If we move towards a scenario where people find utility in seeing their AIs thoughts, or in having other AIs examine AI thoughts, and so on, then even if there is a reasonably large tax in cognitive power we could end up living in a world where AI thoughts are mostly visible because of the other advantages.
But on the other hand, if cognition mostly takes places behind API walls, and thus there’s no advantage to the user to see and understand them, then that (among other factors) could help bring us to a world where there’s less interpretable CoT.
But I mean I’m not super plugged into SF, so maybe you already know OpenAI has Noumena-GPT running that thinks in shapes incomprehensible to man, and it’s like 100x smarter or more efficient.
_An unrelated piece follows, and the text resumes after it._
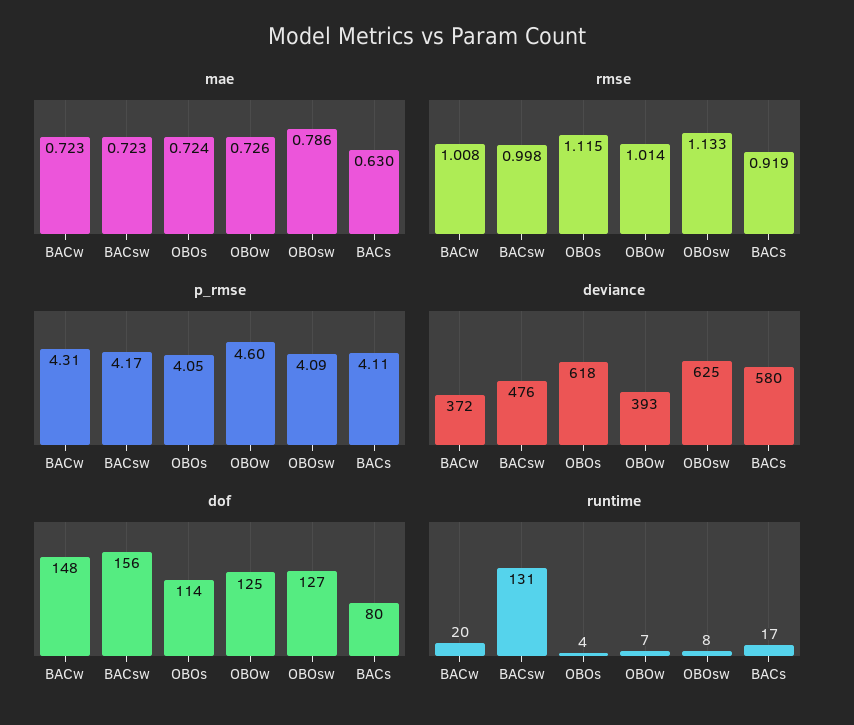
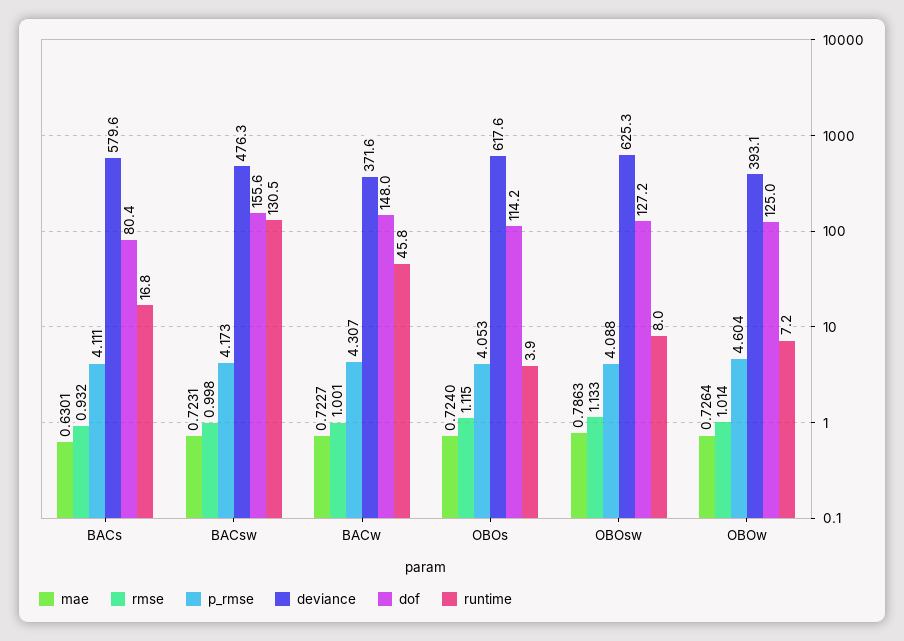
rmse, BACw: 1.008 -> 1.001
rmse, BACs: 0.919 -> 0.932
runtime, BACw: 20 -> 45.8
Cool, I’ll switch to that thread then. And yeah thanks for looking at Ajeya’s argument I’m curious to hear what you think of it. (Based on what you said in the other thread with Ryan, I’d be like “So you agree that if the training signal occasionally reinforces bad behavior, then you’ll get bad behavior? Guess what: We don’t know how to make a training signal that doesn’t occasionally reinforce bad behavior.” Then separately there are concerns about inductive biases but I think those are secondary.)
Re: faithful CoT: I’m more pessimistic than you, partly due to inside info but mostly not, mostly just my guesses about how the theoretical benefits of recurrence / neuralese will become practical benefits sooner or later. I agree it’s possible that I’m wrong and we’ll still have CoT when we reach AGI. This is in fact one of my main sources of hope on the technical alignment side. It’s literally the main thing I was talking about and recommending when I was at OpenAI. Oh and I totally agree it’s contingent. It’s very frustrating to me because I think we could cut, like, idk 50% of the misalignment risk if we just had all the major industry players make a joint statement being like “We think faithful CoT is the safer path, so we commit to stay within that paradigm henceforth, and to police this norm amongst ourselves.”